7NEWS Melbourne’s Tom Browne reports the alleged victims are also consulting their own King’s Counsel on their strategy and rights.
“For example, what are the rules if they agree to participate in the AFL’s investigation?” Browne said.
“Can they speak and cross-examine Chris Fagan and Alastair Clarkson?”
With the grand final also in view, McLachlan told 7NEWS he was unable to make the expected progress on finalising the panel.
“I was hoping to get it done today, that’s not going to happen. We’re optimistic it’ll be early next week,” he said on Friday.
He conceded the investigation has an open end date that could extend his tenure at the AFL.
McLachlan had intended to depart his role at the end of the season, having ticked off the TV broadcast rights deal from the top of his to-do list, but Hawthorn’s review has thrown out the plan.
“I don’t know how long it’ll be but I know that it’ll be at least a couple of months, I’m sure of it,” he said of the investigation timeframe.
“(My departure is) a discussion with the commission. What I did acknowledge it’s a challenging thing to leave open like this.”

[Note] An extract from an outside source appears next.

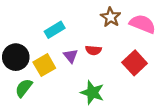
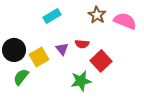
cyan rectangle: (55, 30) -> (52, 16), moved
red square: (135, 63) -> (101, 61), moved
green star: (92, 93) -> (81, 81), turned -30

The investigation’s delay could have far-reaching implications on the 2023 AFL season and multiple clubs and coaches.
Clarkson and Fagan have stood down from their roles at North Melbourne and Brisbane respectively pending the findings.

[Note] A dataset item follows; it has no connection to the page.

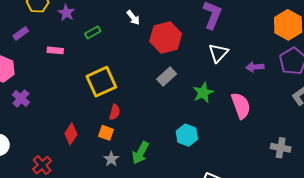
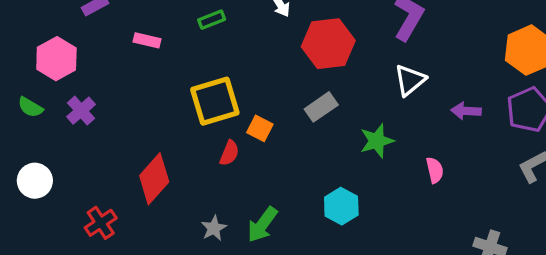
pink semicircle: (241, 106) -> (435, 170), size x0.6
orange square: (106, 133) -> (260, 128), moved
red diamond: (71, 134) -> (154, 179), size x1.4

Both have denied any wrongdoing.
Browne reported a development coach gave supporting evidence to some claims in Hawthorn’s review.
The author, the club and the development coach are unable to comment.
Meanwhile, Fremantle and West Coast have both indicated they could get on the front foot and review their history.
AFL great Eddie Betts has led calls for all clubs to speak to their past and present Indigenous players.
“Since inception, the Fremantle Football Club has had a continuous history of strong Indigenous representation across both our men’s and women’s teams, as well as our board and administration, including our current club patron,” Dockers president Dale Alcock said in a statement.
“We are always looking at ways to improve on this legacy and are open to reviewing our past in a more formal capacity to ensure accurate truth telling of our history.”
Eagles chairman Russell Gibbs said First Nations people and players have been “fundamental” to the club’s success on and off the field.
“All of us at West Coast are committed to this relationship and ensuring it is healthy, transparent and honest,” he wrote in a statement.
“Creating a culturally safe environment for First Nations people has long been a part of how we run our club and operate in the community and we acknowledge that the maintenance of a safe and honest environment requires ongoing effort.
“West Coast is open to further review our practices to ensure that all our Indigenous players and their families – past and present – reflect with pride on their relationship with the West Coast Eagles, as the West Coast Eagles does with them.”